Published February 13,2024

Following US presidential candidate Donald Trump's statements on NATO support, German Chancellor Olaf Scholz has reaffirmed the alliance's common defence.

"NATO'S promise of protection applies unreservedly. All for one. One for all," Scholz said on Monday in Berlin at a meeting with the new, pro-European Polish Prime Minister Donald Tusk.

Scholz went on to explain that he wanted to make it clear in light of the current situation: "Any relativization of NATO's guarantee of assistance is irresponsible and dangerous and is solely in Russia's interests. Nobody should play with Europe's security."

Trump, the presumptive Republican nominee for the November US election, said at a campaign event in the state of South Carolina on Saturday that he would "encourage" Russia "to do whatever the hell they want" to NATO countries that are not spending enough on defence.

Scholz also said at the press conference with Tusk that Germany and Poland were working together. Solidarity and joint action were indispensable.

The German chancellor said: "Especially at a time when Russia's imperialism is threatening our common security in Europe. That is why we stand up for each other in the EU and in NATO. This means, and this is very important to me, that Poland's security is also our security."

Tusk emphasized that the EU was superior to Russia in economic and financial terms. "It is certainly not the lack of money that will decide the fate of this war, this confrontation between Russia and Ukraine."

The EU's position when it comes to financing defence projects is privileged, Tusk said. "There is no reason why the world's largest economic and technological power, as the EU is, should not be efficient when it comes to armaments if it is threatened by an aggressive neighbour," Tusk said.

However, Tusk added, greater determination is needed to use Europe's wealth for security and defence.

"These statements are irresponsible and even play into Russia's hands," German President Frank-Walter Steinmeier said on Monday during a visit to the Cypriot capital Nicosia. "And nobody in our alliance can have any interest in that."

The German government made it clear that it continues to rely on a functioning alliance.

Trump's comments had "naturally been noted," deputy government spokeswoman Christiane Hoffmann said in Berlin.

## Supplied data

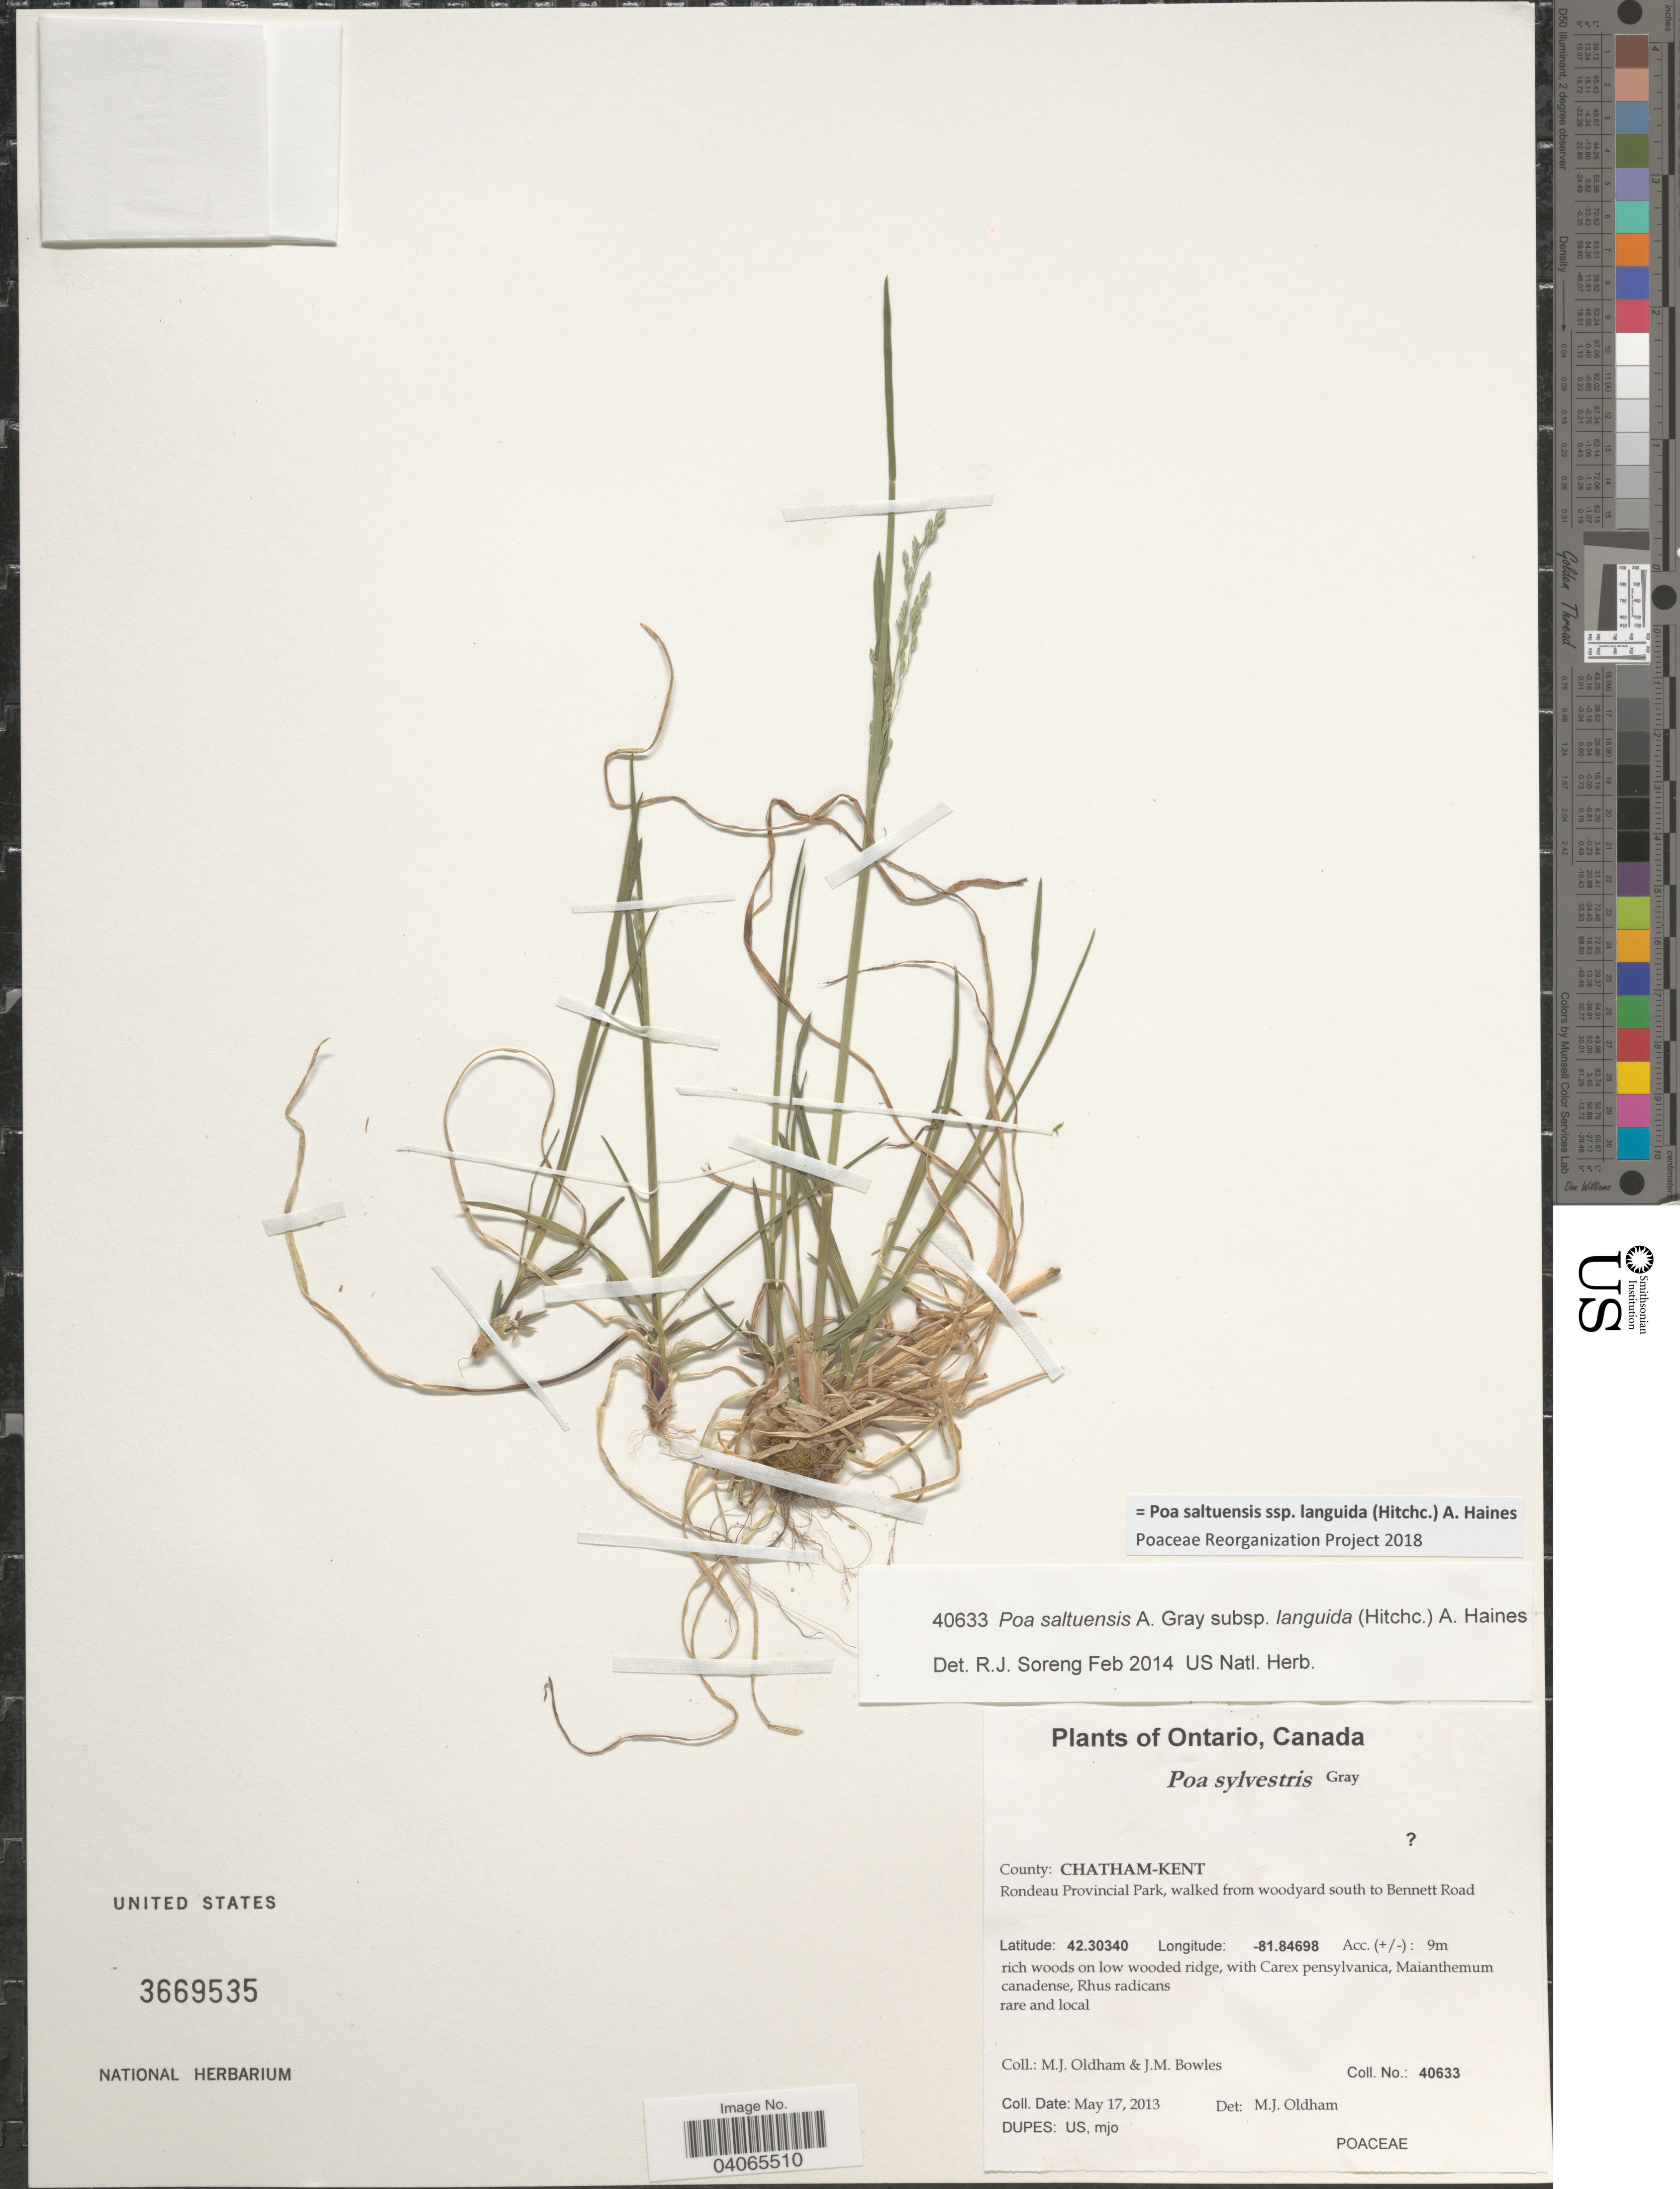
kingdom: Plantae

==

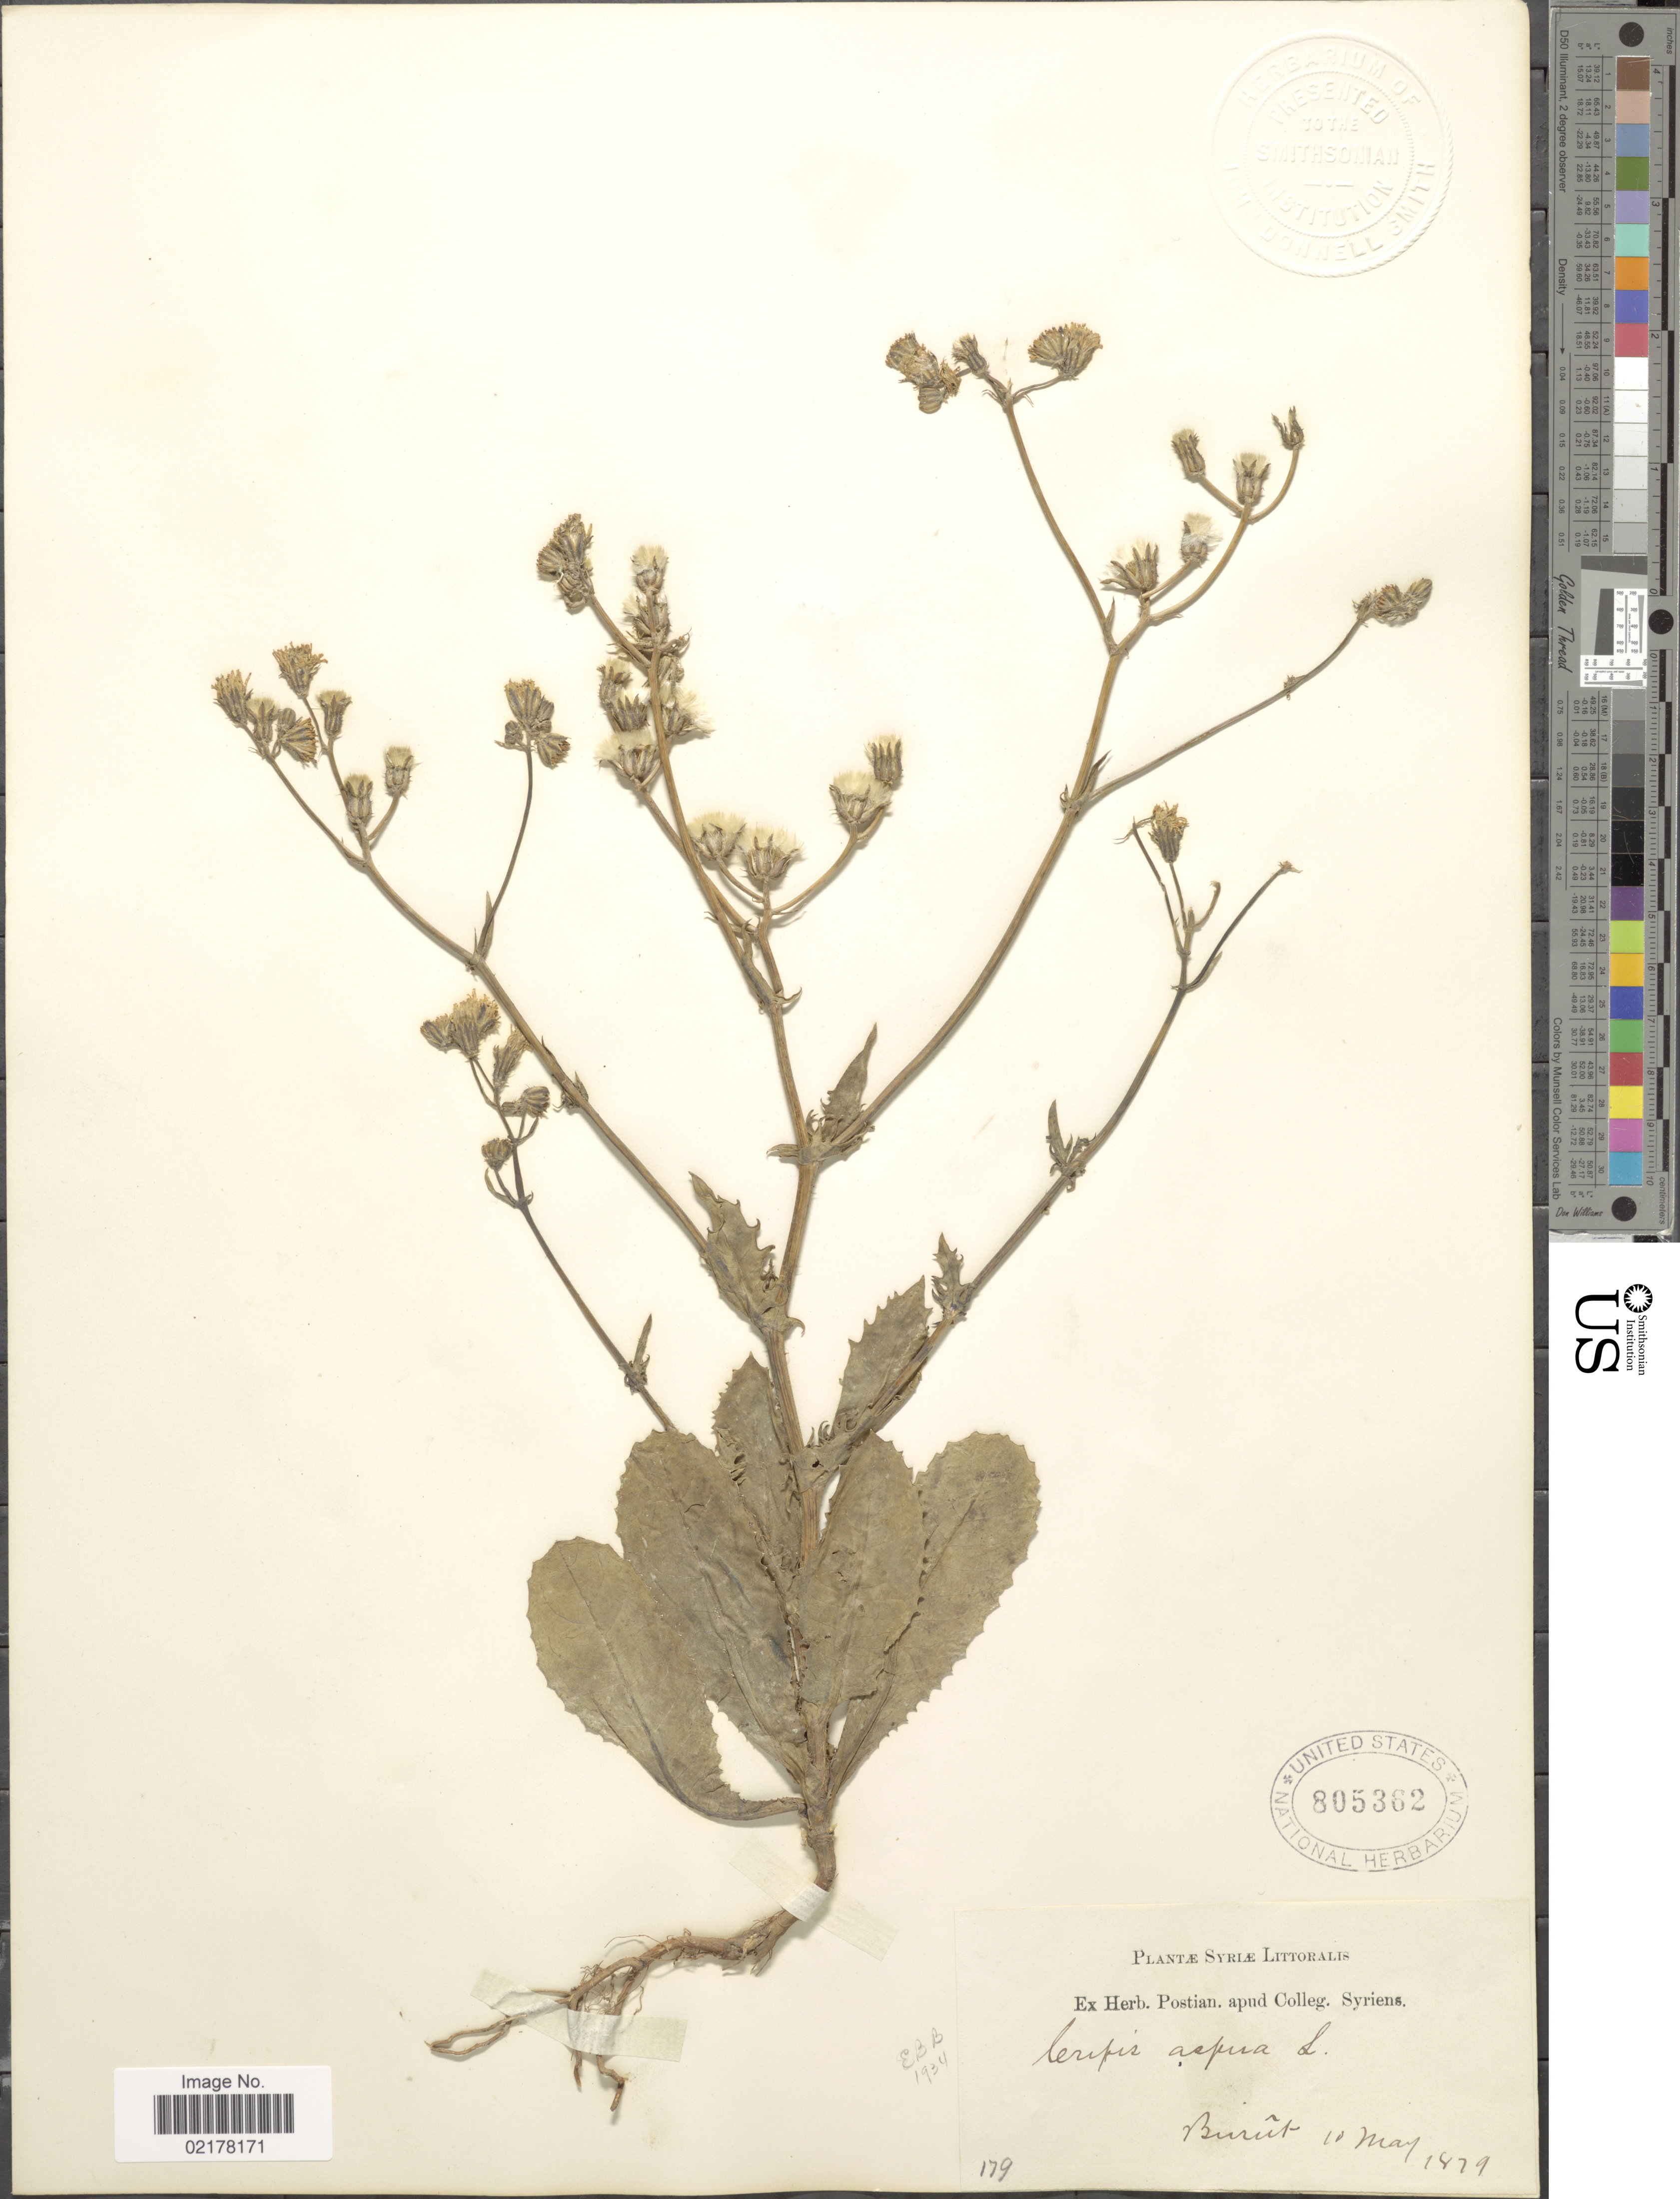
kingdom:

## Prompt A
According to the article on Scholz's response to Trump's NATO remarks, in which city was Frank-Walter Steinmeier visiting when he spoke on Monday?
## Prompt B
Extend the article on Scholz's response to Trump's NATO remarks, picking up after its final sentence.

## Expected answer A
Nicosia, the Cypriot capital.

## Expected answer B
At the same time, she emphasized: "In its security and defence policy, the German government clearly relies on the trans-Atlantic alliance and the trans-Atlantic community of values and sees its security guaranteed in NATO."

Estonian Prime Minister Kaja Kallas also reacted unimpressed to Trump's statements.

"I think what the presidential candidate in America says is also something to maybe wake up some of the allies who have not done that much. So hopefully we will all do more and and collectively we are stronger together," the head of government of the Baltic EU and NATO country bordering Russia said on Monday after a meeting with European Parliament President Roberta Metsola in Tallinn.

Metsola said more needed to be done in terms of individual countries' defence spending, but Europe would send a "clear message irrespective of who will lead the next American administration" that the EU is "strong enough to be able to defend each other."

Estonia recently increased its defence spending significantly against the backdrop of the Russian war in Ukraine and plans to spend 3.2% of its gross domestic product on this area this year.

Former German foreign minister Sigmar Gabriel said that Trump's statement was like an invitation to Russian President Vladimir Putin to test the defence alliance.

"He won't test us in Germany, but perhaps in the Baltic states," Gabriel warned on Deutschlandfunk public radio on Monday.

The chairman of the Munich Security Conference, Christoph Heusgen, said on Monday that Trump's demands for more defence spending are not surprising, as he already said that as US president "in his own unique way."